▶ **Source information**
● ● ● ●

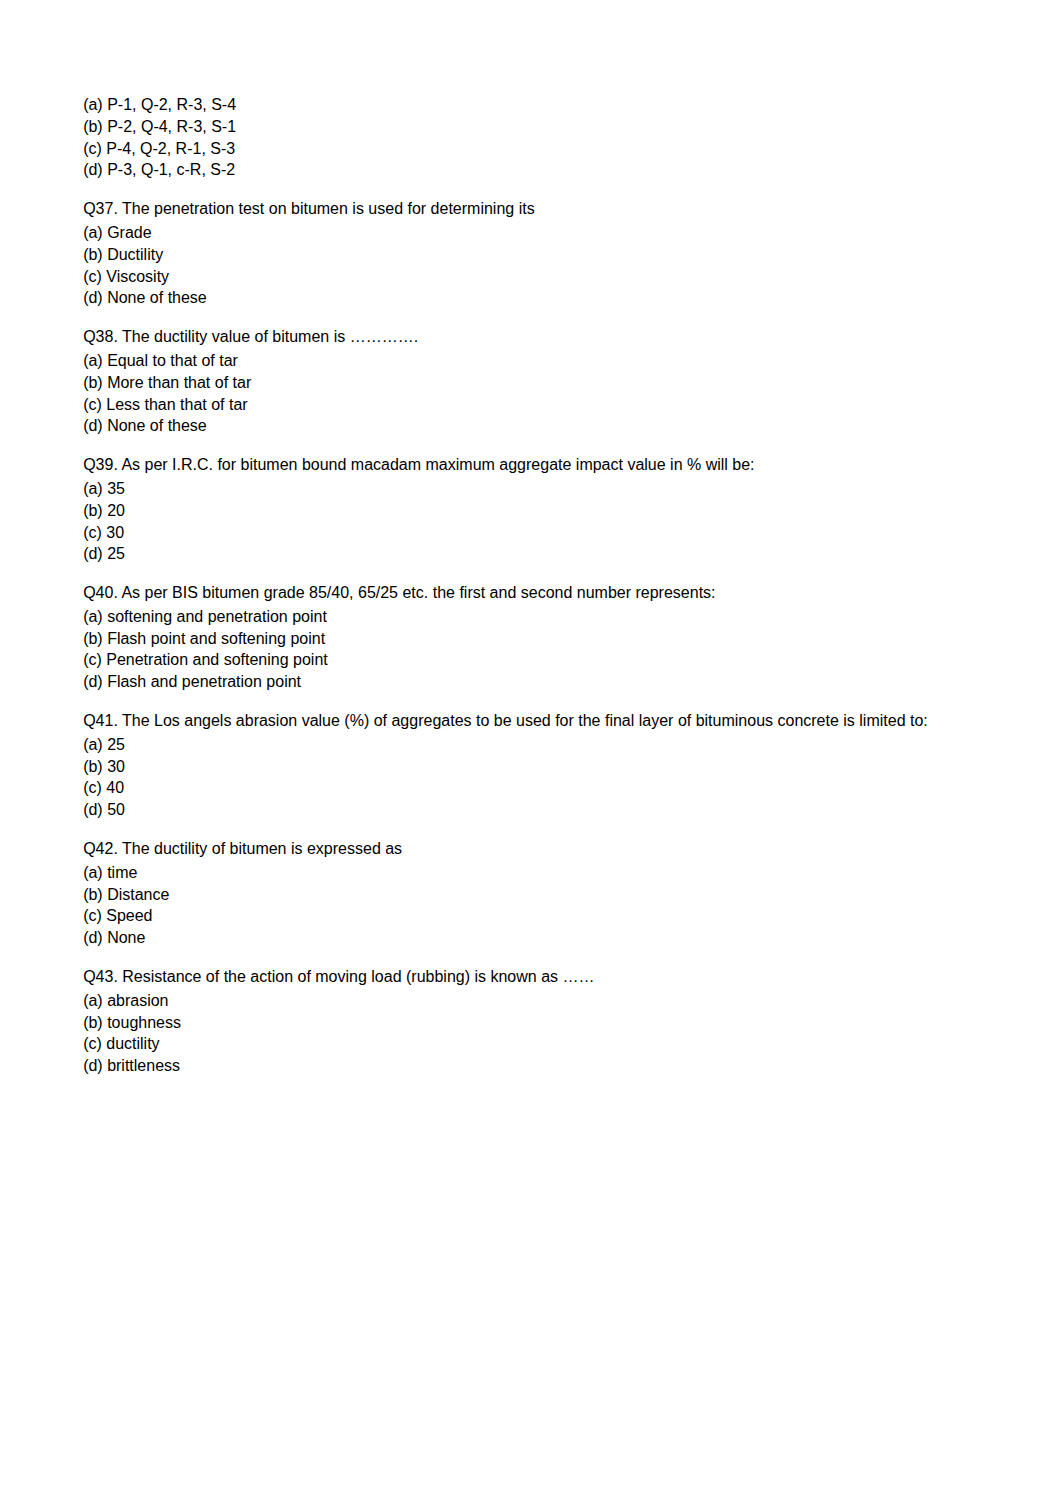(a) P-1, Q-2, R-3, S-4
(b) P-2, Q-4, R-3, S-1
(c) P-4, Q-2, R-1, S-3
(d) P-3, Q-1, c-R, S-2
Q37. The penetration test on bitumen is used for determining its
(a) Grade
(b) Ductility
(c) Viscosity
(d) None of these
Q38. The ductility value of bitumen is ………….
(a) Equal to that of tar
(b) More than that of tar
(c) Less than that of tar
(d) None of these
Q39. As per I.R.C. for bitumen bound macadam maximum aggregate impact value in % will be:
(a) 35
(b) 20
(c) 30
(d) 25
Q40. As per BIS bitumen grade 85/40, 65/25 etc. the first and second number represents:
(a) softening and penetration point
(b) Flash point and softening point
(c) Penetration and softening point
(d) Flash and penetration point
Q41. The Los angels abrasion value (%) of aggregates to be used for the final layer of bituminous concrete is limited to:
(a) 25
(b) 30
(c) 40
(d) 50
Q42. The ductility of bitumen is expressed as
(a) time
(b) Distance
(c) Speed
(d) None
Q43. Resistance of the action of moving load (rubbing) is known as ……
(a) abrasion
(b) toughness
(c) ductility
(d) brittleness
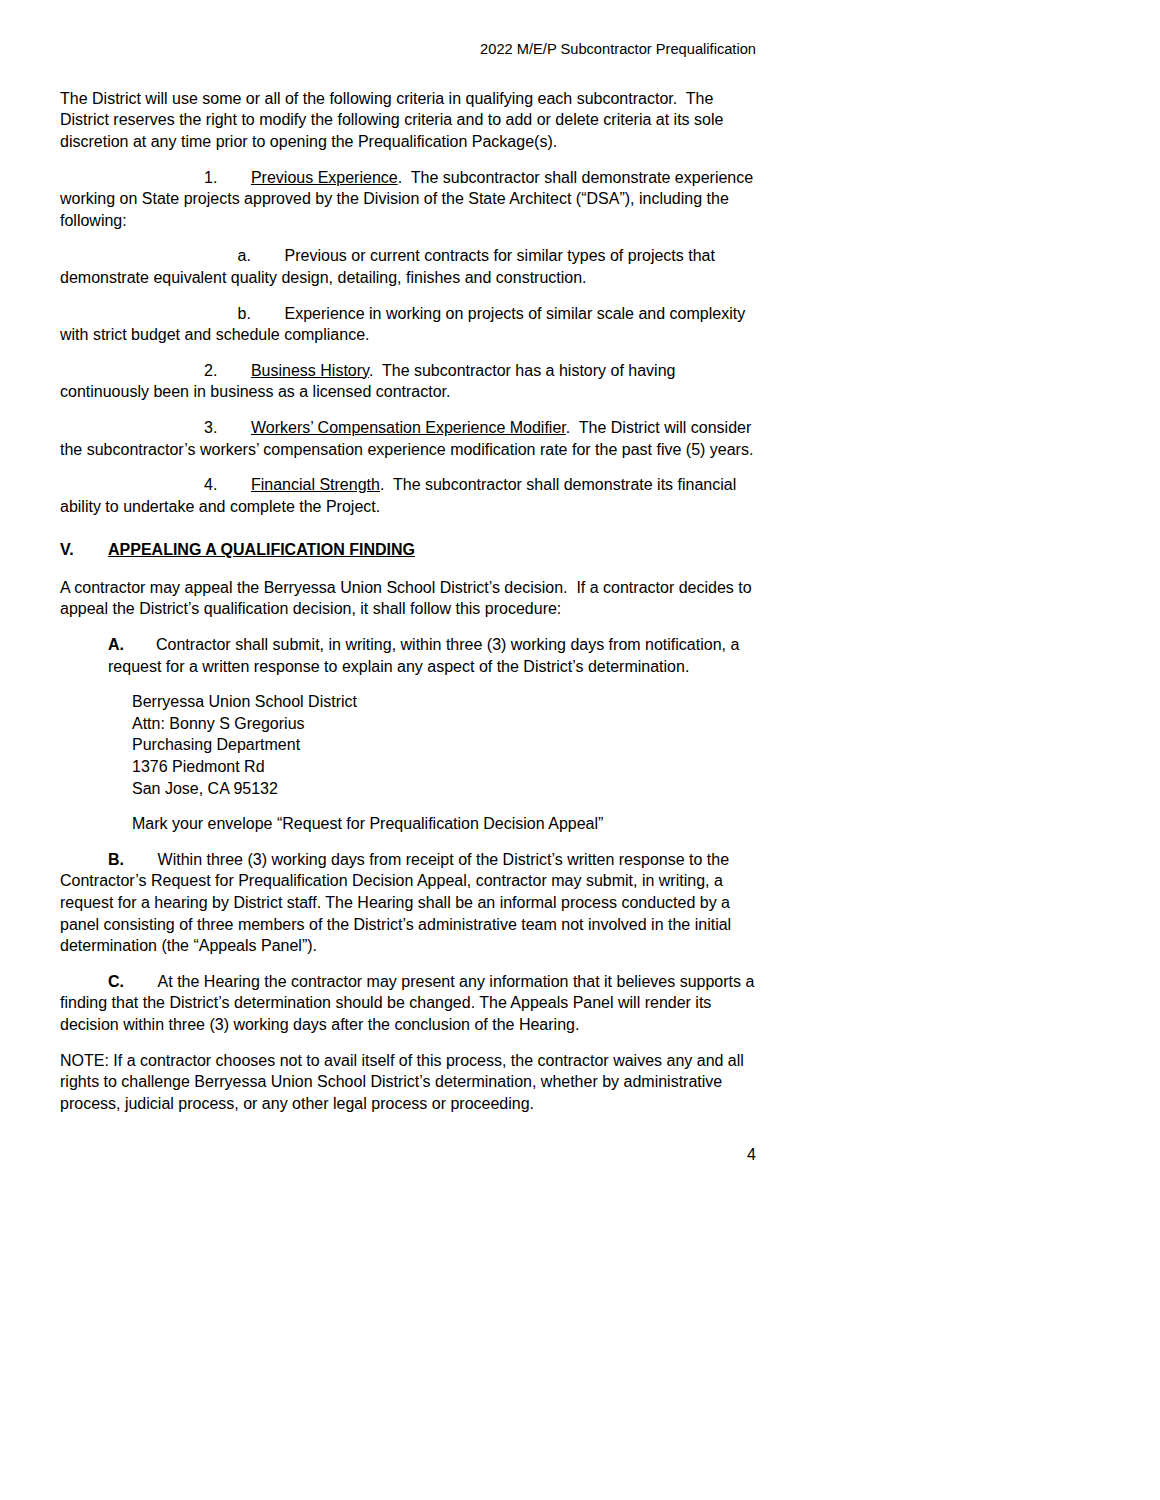2022 M/E/P Subcontractor Prequalification
The District will use some or all of the following criteria in qualifying each subcontractor. The District reserves the right to modify the following criteria and to add or delete criteria at its sole discretion at any time prior to opening the Prequalification Package(s).
1. Previous Experience. The subcontractor shall demonstrate experience working on State projects approved by the Division of the State Architect (“DSA”), including the following:
a. Previous or current contracts for similar types of projects that demonstrate equivalent quality design, detailing, finishes and construction.
b. Experience in working on projects of similar scale and complexity with strict budget and schedule compliance.
2. Business History. The subcontractor has a history of having continuously been in business as a licensed contractor.
3. Workers’ Compensation Experience Modifier. The District will consider the subcontractor’s workers’ compensation experience modification rate for the past five (5) years.
4. Financial Strength. The subcontractor shall demonstrate its financial ability to undertake and complete the Project.
V. APPEALING A QUALIFICATION FINDING
A contractor may appeal the Berryessa Union School District’s decision. If a contractor decides to appeal the District’s qualification decision, it shall follow this procedure:
A. Contractor shall submit, in writing, within three (3) working days from notification, a request for a written response to explain any aspect of the District’s determination.
Berryessa Union School District
Attn: Bonny S Gregorius
Purchasing Department
1376 Piedmont Rd
San Jose, CA 95132
Mark your envelope “Request for Prequalification Decision Appeal”
B. Within three (3) working days from receipt of the District’s written response to the Contractor’s Request for Prequalification Decision Appeal, contractor may submit, in writing, a request for a hearing by District staff. The Hearing shall be an informal process conducted by a panel consisting of three members of the District’s administrative team not involved in the initial determination (the “Appeals Panel”).
C. At the Hearing the contractor may present any information that it believes supports a finding that the District’s determination should be changed. The Appeals Panel will render its decision within three (3) working days after the conclusion of the Hearing.
NOTE: If a contractor chooses not to avail itself of this process, the contractor waives any and all rights to challenge Berryessa Union School District’s determination, whether by administrative process, judicial process, or any other legal process or proceeding.
4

● ● ● ●

▶ **Task goal**
Begin at the line that has "V. APPEALING A QUALIFICATION FINDING" in the entries above; stop after the line that has "A contractor may". Transcribe exactly those lines and no others.

▶ **Solution for this exercise**
V. APPEALING A QUALIFICATION FINDING
A contractor may appeal the Berryessa Union School District’s decision. If a contractor decides to appeal the District’s qualification decision, it shall follow this procedure:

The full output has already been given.